显示没有页面刷新的docx

I am curious to know that is it possible to show a docx file (which is available on server) inside a div without refreshing that page (using google doc viewer API or any other possible way).

Let me clear my requirement:-

HTML+JQUERY code:

  <div class="browse-flie col-md-7">
      <div class="alert alert-danger" style = "display:none;"></div>
    <input type="file" id="uploaddocfile">
    <button name="upload" value="Upload" class="btn EditBtn uplaod_file">Upload</button>
  </div>
  <div id = "myid" style = "height:500px;width:600px;"></div>
 <script src="https://ajax.googleapis.com/ajax/libs/jquery/1.9.1/jquery.min.js"></script>
    <script type="text/javascript">
        $('.uplaod_file').on('click', function() {
          var file_data = $('#uploaddocfile').prop('files')[0];
          var ext = file_data.name.split('.').pop();
          if(ext == 'docx'){
            var form_data = new FormData();     
            form_data.append('file', file_data);                  
            $.ajax({
                    url: 'upload.php', // point to server-side PHP script 
                    dataType: 'text',  // what to expect back from the PHP script, if anything
                    cache: false,
                    contentType: false,
                    processData: false,
                    data: form_data,                         
                    type: 'post',
                    success: function(php_script_response){
                      var response = $.parseJSON(php_script_response);
                      if(response.status == 'error'){
                         $('.alert-danger').css({'display':'block'});
                         $('.alert-danger').html('file upload failed please try again');
                      }
                      if(response.status == 'success'){
                         $('#myid').html("http://docs.google.com/gview?url=http://loalhost:8888/Grade/uploads/IEP Form-1.docx&embedded=true");
                      }
                    }
             });
          }else{
            $('.alert-danger').css({'display':'block'});
            $('.alert-danger').html('file extension must be docx'); return false;
          }
        });
    </script>

PHP code:

<?php

// A list of permitted file extensions
$allowed = array('docx');

//echo "<pre/>";print_r($_FILES); die;

if(isset($_FILES['file']) && $_FILES['file']['error'] == 0){

    $extension = pathinfo($_FILES['file']['name'], PATHINFO_EXTENSION);

    if(!in_array(strtolower($extension), $allowed)){
        echo '{"status":"error"}';
        exit;
    }

    if(move_uploaded_file($_FILES['file']['tmp_name'], 'uploads/'.$_FILES['file']['name'])){
        echo '{"status":"success"}';
        exit;
    }
}

echo '{"status":"error"}';
exit;

Now:

I have simple file upload code through jquery and php (working perfectly fine).

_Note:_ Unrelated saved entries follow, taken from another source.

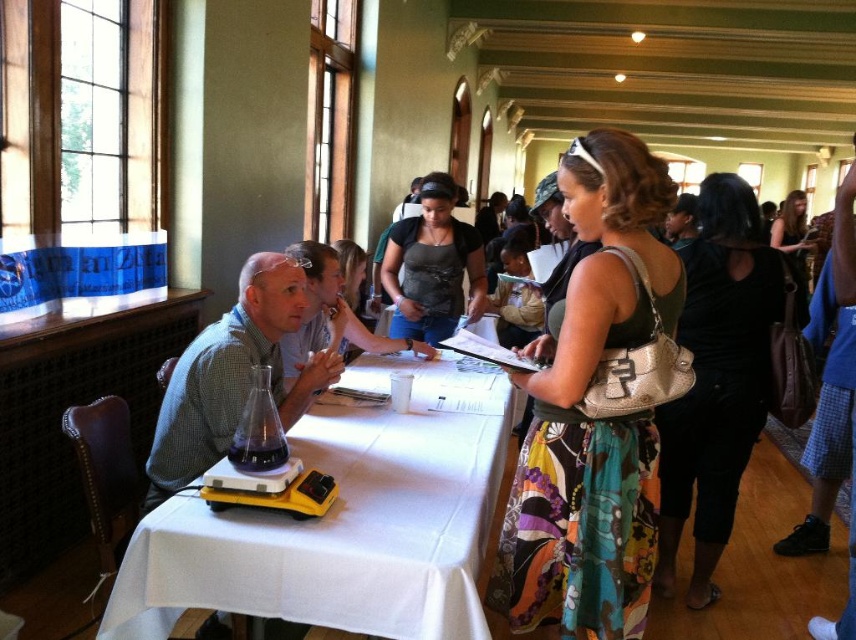
Which of these two, matte black tank top at center or matte gray tank top at center, stands taller?

With more height is matte black tank top at center.

Between point (452, 225) and point (357, 298), which one is positioned in front?

Point (452, 225) is in front.

This screenshot has height=640, width=856. I want to click on matte black tank top at center, so click(432, 266).

Is black velvet dress at center thinner than dark brown leather purse at upper right?

Indeed, black velvet dress at center has a lesser width compared to dark brown leather purse at upper right.

Is point (667, 513) behind point (801, 227)?

No, (667, 513) is in front of (801, 227).

Locate an element on the screen. black velvet dress at center is located at coordinates (717, 378).

Find the location of a particular element. Image resolution: width=856 pixels, height=640 pixels. black velvet dress at center is located at coordinates (717, 378).

Which is more to the right, multicolored fabric skirt at center or dark brown leather purse at upper right?

dark brown leather purse at upper right is more to the right.

The width and height of the screenshot is (856, 640). What are the coordinates of `multicolored fabric skirt at center` in the screenshot? It's located at (586, 416).

Find the location of a particular element. multicolored fabric skirt at center is located at coordinates (586, 416).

Now what I want is, after upload file when it comes success as a response then I want to show a doc file using API to my <div id = "myid" style = "height:500px;width:600px;"></div> (without refresh)

So what I tried:

$('#myid').html("http://docs.google.com/gview?url=http://loalhost:8888/Grade/uploads/IEP Form-1.docx&embedded=true");

(link changed for security reason but docx is available on server and I am able to open it directly)

But obviously it's not going to work.

So how can I do that?

Normally you'd do :

if(response.status == 'success'){
     $('#myid').load("http://docs.google.com/gview?url=http://loalhost:8888/Grade/uploads/IEP Form-1.docx&embedded=true");
}

Instead of .html (which does something else).

However it's unlikely to work because the document you are accessing is not one that is managed by GoogleDocs (there may be cross-origin issues), so make sure you're allowing remote requests from Google to be made.

Instead you could try

if(response.status == 'success'){
    $('#myid').html("<iframe src=\"http://docs.google.com/gview?url=http://loalhost:8888/Grade/uploads/IEP Form-1.docx&embedded=true\"></iframe>");
}

In case Google allows embedding of gview in iframes (though they may not).